DACL (Discretionary Access Control List): The ACL that defines access rules. An empty DACL denies all access. A NULL DACL (absent) grants all access.
SACL (System Access Control List): The ACL that defines system-level policy -- audit rules, mandatory integrity labels, resource attributes, and scoped policy references. Modifying the SACL requires ACCESS_SYSTEM_SECURITY.
ACE (Access Control Entry): A single rule within an ACL. Contains: a type (allow, deny, audit, or system), a SID, and an access mask.
AccessCheck: The complete authorization evaluation function. Takes a token (subject), a Security Descriptor (object policy), and a desired access mask. Returns the set of granted rights or denial.
Access mask: A 32-bit bitmask representing requested or granted access rights. Divided into: object-specific rights (bits 0--15), standard rights (bits 16--20), special rights (bits 24--25), and generic rights (bits 28--31).
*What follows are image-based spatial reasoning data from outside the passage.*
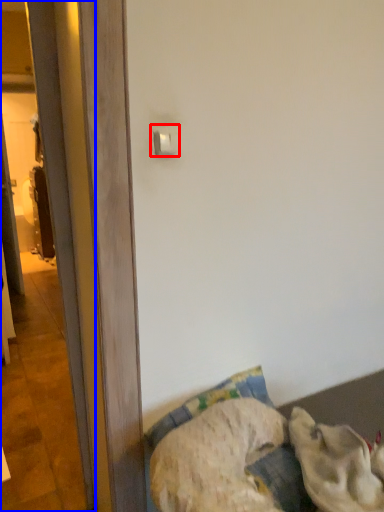
Question: Which point is further to the camera, light switch (highlighted by a red box) or screen door (highlighted by a blue box)?

Choices:
 (A) light switch
 (B) screen door

Answer: (A)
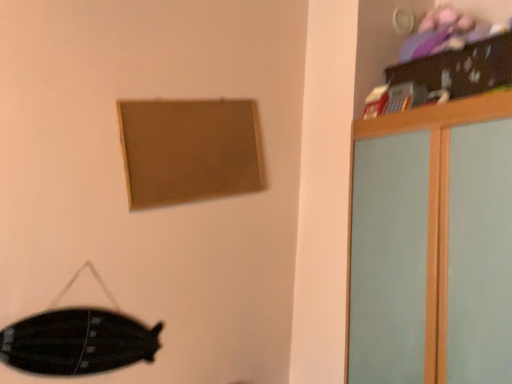
Question: Does black matte swivel chair at lower left appear on the right side of matte brown picture frame at upper center?

Choices:
 (A) no
 (B) yes

Answer: (A)

Question: Is black matte swivel chair at lower left to the left of matte brown picture frame at upper center from the viewer's perspective?

Choices:
 (A) no
 (B) yes

Answer: (B)

Question: Are black matte swivel chair at lower left and matte brown picture frame at upper center beside each other?

Choices:
 (A) no
 (B) yes

Answer: (A)

Question: Is matte brown picture frame at upper center a part of black matte swivel chair at lower left?

Choices:
 (A) no
 (B) yes

Answer: (A)

Question: Is black matte swivel chair at lower left wider than matte brown picture frame at upper center?

Choices:
 (A) no
 (B) yes

Answer: (A)

Question: Is black matte swivel chair at lower left positioned before matte brown picture frame at upper center?

Choices:
 (A) yes
 (B) no

Answer: (A)

Question: Can you confirm if light wood dresser at upper right is taller than matte brown picture frame at upper center?

Choices:
 (A) no
 (B) yes

Answer: (B)

Question: Can you confirm if light wood dresser at upper right is thinner than matte brown picture frame at upper center?

Choices:
 (A) no
 (B) yes

Answer: (A)

Question: Is the position of light wood dresser at upper right more distant than that of matte brown picture frame at upper center?

Choices:
 (A) no
 (B) yes

Answer: (A)

Question: Considering the relative sizes of light wood dresser at upper right and matte brown picture frame at upper center in the image provided, is light wood dresser at upper right bigger than matte brown picture frame at upper center?

Choices:
 (A) yes
 (B) no

Answer: (A)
Privilege: A system-wide right carried on a token that gates specific operations. Some privileges influence AccessCheck; others gate standalone operations.
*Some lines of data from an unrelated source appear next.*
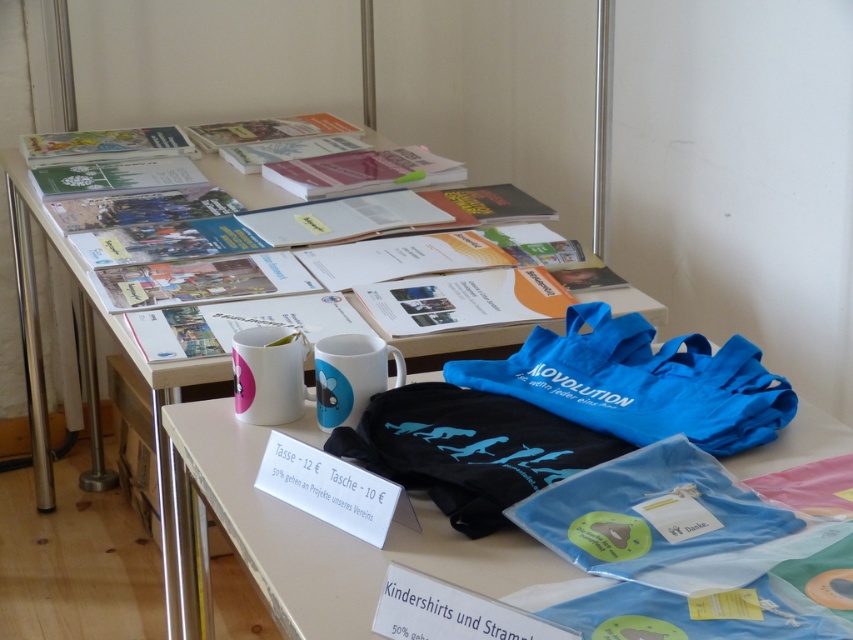
Question: Which point is farther from the camera taking this photo?

Choices:
 (A) (383, 401)
 (B) (210, 161)
 (C) (267, 371)
 (D) (558, 362)

Answer: (B)

Question: Does black fabric bag at center come in front of white glossy mug at upper center?

Choices:
 (A) yes
 (B) no

Answer: (A)

Question: Can you confirm if blue fabric bag at lower center is wider than blue fabric bag at center right?

Choices:
 (A) no
 (B) yes

Answer: (B)

Question: Estimate the real-world distances between objects in this image. Which object is farther from the blue fabric bag at center right?

Choices:
 (A) blue fabric bag at lower center
 (B) black fabric bag at center
 (C) white glossy mug at center

Answer: (A)

Question: Does blue fabric bag at lower right have a greater width compared to matte paper magazine at upper center?

Choices:
 (A) no
 (B) yes

Answer: (A)

Question: Which object is farther from the camera taking this photo?

Choices:
 (A) matte paper magazine at upper center
 (B) white glossy mug at upper center

Answer: (A)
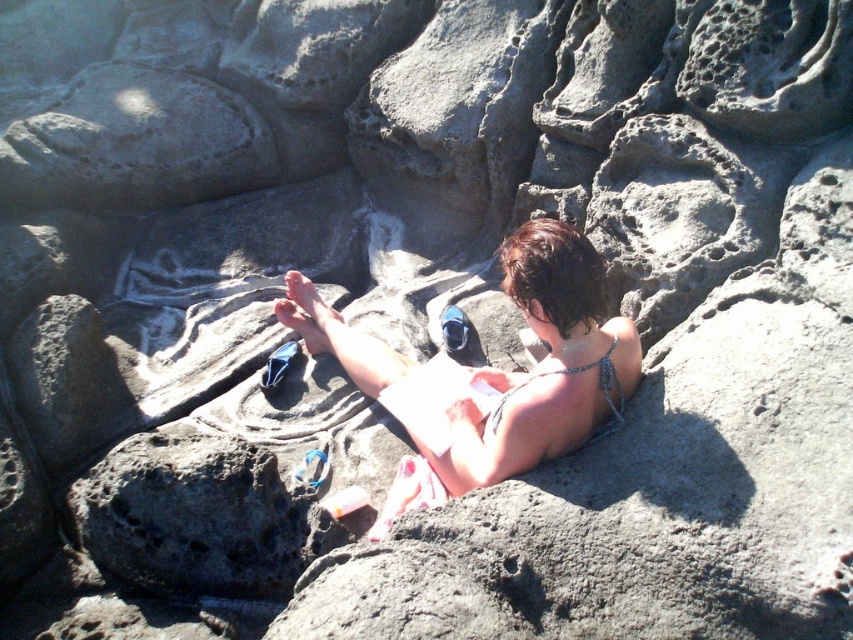
Which is in front, point (461, 429) or point (621, 419)?

Positioned in front is point (621, 419).

Is point (361, 353) farther from camera compared to point (506, 396)?

That is True.

Where is `white fabric bikini at center`? This screenshot has width=853, height=640. white fabric bikini at center is located at coordinates (532, 374).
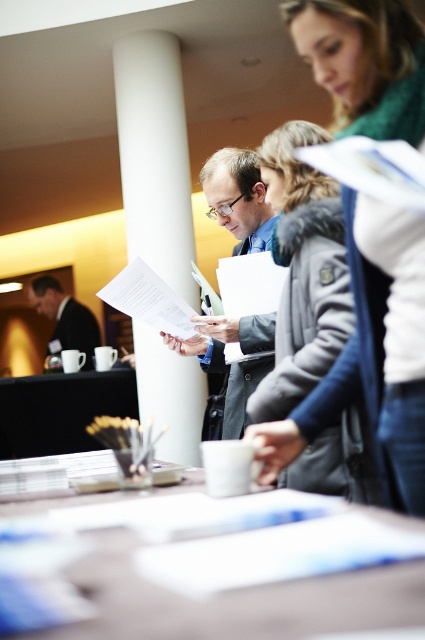
Question: Considering the relative positions of matte black suit at center and black matte table at lower left in the image provided, where is matte black suit at center located with respect to black matte table at lower left?

Choices:
 (A) right
 (B) left

Answer: (A)

Question: Does gray woolen coat at center appear under black matte table at lower left?

Choices:
 (A) yes
 (B) no

Answer: (B)

Question: Considering the relative positions of white smooth column at center and white paper at upper center in the image provided, where is white smooth column at center located with respect to white paper at upper center?

Choices:
 (A) left
 (B) right

Answer: (A)

Question: Which object is closer to the camera taking this photo?

Choices:
 (A) white paper at upper center
 (B) matte black suit at center
 (C) white paper at center

Answer: (A)

Question: Which of the following is the closest to the observer?

Choices:
 (A) (5, 403)
 (B) (283, 582)

Answer: (B)

Question: Which of the following is the closest to the observer?

Choices:
 (A) white paper at upper center
 (B) white smooth column at center
 (C) gray woolen coat at center

Answer: (A)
Impersonation level: Controls how far a token's identity can travel. Four levels: Anonymous, Identification, Impersonation, Delegation.
Integrity level: A vertical trust classification on tokens and objects. Five levels forming a strict total order: Untrusted < Low < Medium < High < System.
MIC (Mandatory Integrity Control): A mandatory access constraint evaluated before the DACL. Blocks write access (and optionally read/execute) when the caller's integrity level is below the object's mandatory label.
PIP (Process Integrity Protection): A 2D trust model (type x trust level) that protects objects and processes from access by insufficiently trusted processes. Unlike MIC, PIP revokes privilege-granted rights.
PSB (Process Security Block): A per-process security structure carrying PIP identity, process mitigations, and process restrictions. The PSB is never affected by impersonation.
FACS (File Access Control Shim): The KACS subsystem that replaces Linux DAC with SD-based evaluation on files. Enforces the handle model: AccessCheck runs at open time, the granted mask is cached on the file descriptor, and subsequent operations check the cached mask.
Principal: A user, group, service, or machine -- an entity that can be identified. Principals exist in a directory; tokens are runtime snapshots of principal identity.
Object type: The category of a protected resource. Each object type defines a GenericMapping table that translates generic access rights to object-specific rights.
TCB (Trusted Computing Base): The set of components whose correct behaviour is necessary for system security. In Peios: the Linux kernel, PKM, and core trusted userspace daemons (peinit, authd, loregd).
LSM (Linux Security Module): The kernel framework that KACS builds on. LSM provides hook points throughout the kernel where security modules interpose access control decisions.
LogonSession: A kernel object representing a single authentication event. Contains: session ID, logon type, user SID, authentication package, logon time, and a logon SID. Tokens reference their LogonSession by ID.